ACTION ITEM:
The entries are to be given back verbatim; no picture is to be copied.

Text-based design files
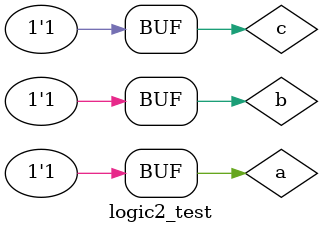
<source format=v>
module logic2_test;
    reg a, b, c;
    wire d;

    logic2 test(a, b, c, d);

    initial 
    begin
        a = 0; b = 0; c = 0;
        #10;
        a = 0; b = 0; c = 1;
        #10;
        a = 0; b = 1; c = 0;
        #10;
        a = 0; b = 1; c = 1;
        #10;
        a = 1; b = 0; c = 0;
        #10;
        a = 1; b = 0; c = 1;
        #10;
        a = 1; b = 1; c = 0;
        #10;
        a = 1; b = 1; c = 1;
        #10;
    end
endmodule


</source>
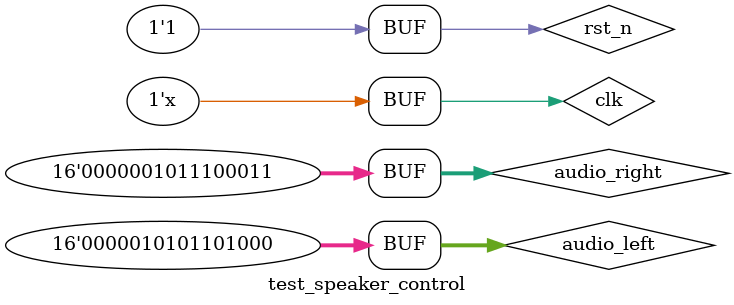
<source format=v>
`timescale 1ns / 1ps

`include "global.v"
module test_speaker_control;
reg clk, rst_n;
reg [15:0] audio_left, audio_right;
wire audio_mclk, audio_lrck, audio_sck, audio_sdin;

speaker_control U0(
    .clk(clk),
    .rst_n(rst_n),
    .audio_left(audio_left),
    .audio_right(audio_right),
    .audio_mclk(audio_mclk),
    .audio_lrck(audio_lrck),
    .audio_sck(audio_sck),
    .audio_sdin(audio_sdin)
);

initial
begin
    clk = 1;
    rst_n = 0;
    audio_left = 16'd843;
    audio_right = 16'd3847;
    #10 rst_n = 1;
    #10000
    audio_left = 16'd1384;
    audio_right = 16'd739;
end

always
    #5 clk = ~clk;
endmodule

</source>
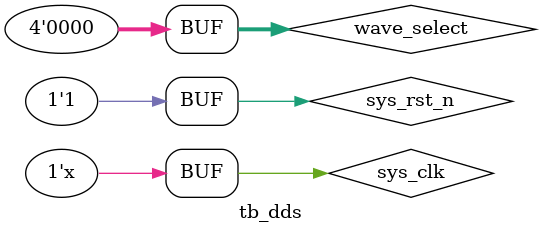
<source format=v>
`timescale  1ns/1ns

module  tb_dds();

//**************************************************************//
//*************** Parameter and Internal Signal ****************//
//**************************************************************//
//wire  define
wire    [7:0]   data_out    ;

//reg   define
reg             sys_clk     ;
reg             sys_rst_n   ;
reg     [3:0]   wave_select ;

//**************************************************************//
//************************** Main Code *************************//
//**************************************************************//
//sys_rst_n,sys_clk,key
initial
    begin
        sys_clk     =  1'b0;
        sys_rst_n   <=  1'b0;

        wave_select <=  4'b0000;
        #200;
        sys_rst_n   <=   1'b1;
        #10000
        wave_select <=  4'b0001;
        #8000000;
        wave_select <=  4'b0010;
        #8000000;
        wave_select <=  4'b0100;
        #8000000;
        wave_select <=  4'b1000;
        #8000000;
        wave_select <=  4'b0000;
        #8000000;
    end

always #10 sys_clk = ~sys_clk;

//**************************************************************//
//************************ Instantiation ***********************//
//**************************************************************//
//------------- top_dds_inst -------------
dds     dds_inst
(
    .sys_clk     (sys_clk    ),   //系统时钟,50MHz
    .sys_rst_n   (sys_rst_n  ),   //复位信号,低电平有效
    .wave_select (wave_select),   //输出波形选择

    .data_out    (data_out   )    //波形输出
);

endmodule

</source>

SOLUTION FOR THIS TASK:
<source format=v>
module logic2_test;
    reg a, b, c;
    wire d;

    logic2 test(a, b, c, d);

    initial 
    begin
        a = 0; b = 0; c = 0;
        #10;
        a = 0; b = 0; c = 1;
        #10;
        a = 0; b = 1; c = 0;
        #10;
        a = 0; b = 1; c = 1;
        #10;
        a = 1; b = 0; c = 0;
        #10;
        a = 1; b = 0; c = 1;
        #10;
        a = 1; b = 1; c = 0;
        #10;
        a = 1; b = 1; c = 1;
        #10;
    end
endmodule


</source>
<source format=v>
`timescale 1ns / 1ps

`include "global.v"
module test_speaker_control;
reg clk, rst_n;
reg [15:0] audio_left, audio_right;
wire audio_mclk, audio_lrck, audio_sck, audio_sdin;

speaker_control U0(
    .clk(clk),
    .rst_n(rst_n),
    .audio_left(audio_left),
    .audio_right(audio_right),
    .audio_mclk(audio_mclk),
    .audio_lrck(audio_lrck),
    .audio_sck(audio_sck),
    .audio_sdin(audio_sdin)
);

initial
begin
    clk = 1;
    rst_n = 0;
    audio_left = 16'd843;
    audio_right = 16'd3847;
    #10 rst_n = 1;
    #10000
    audio_left = 16'd1384;
    audio_right = 16'd739;
end

always
    #5 clk = ~clk;
endmodule

</source>
<source format=v>
`timescale  1ns/1ns

module  tb_dds();

//**************************************************************//
//*************** Parameter and Internal Signal ****************//
//**************************************************************//
//wire  define
wire    [7:0]   data_out    ;

//reg   define
reg             sys_clk     ;
reg             sys_rst_n   ;
reg     [3:0]   wave_select ;

//**************************************************************//
//************************** Main Code *************************//
//**************************************************************//
//sys_rst_n,sys_clk,key
initial
    begin
        sys_clk     =  1'b0;
        sys_rst_n   <=  1'b0;

        wave_select <=  4'b0000;
        #200;
        sys_rst_n   <=   1'b1;
        #10000
        wave_select <=  4'b0001;
        #8000000;
        wave_select <=  4'b0010;
        #8000000;
        wave_select <=  4'b0100;
        #8000000;
        wave_select <=  4'b1000;
        #8000000;
        wave_select <=  4'b0000;
        #8000000;
    end

always #10 sys_clk = ~sys_clk;

//**************************************************************//
//************************ Instantiation ***********************//
//**************************************************************//
//------------- top_dds_inst -------------
dds     dds_inst
(
    .sys_clk     (sys_clk    ),   //系统时钟,50MHz
    .sys_rst_n   (sys_rst_n  ),   //复位信号,低电平有效
    .wave_select (wave_select),   //输出波形选择

    .data_out    (data_out   )    //波形输出
);

endmodule

</source>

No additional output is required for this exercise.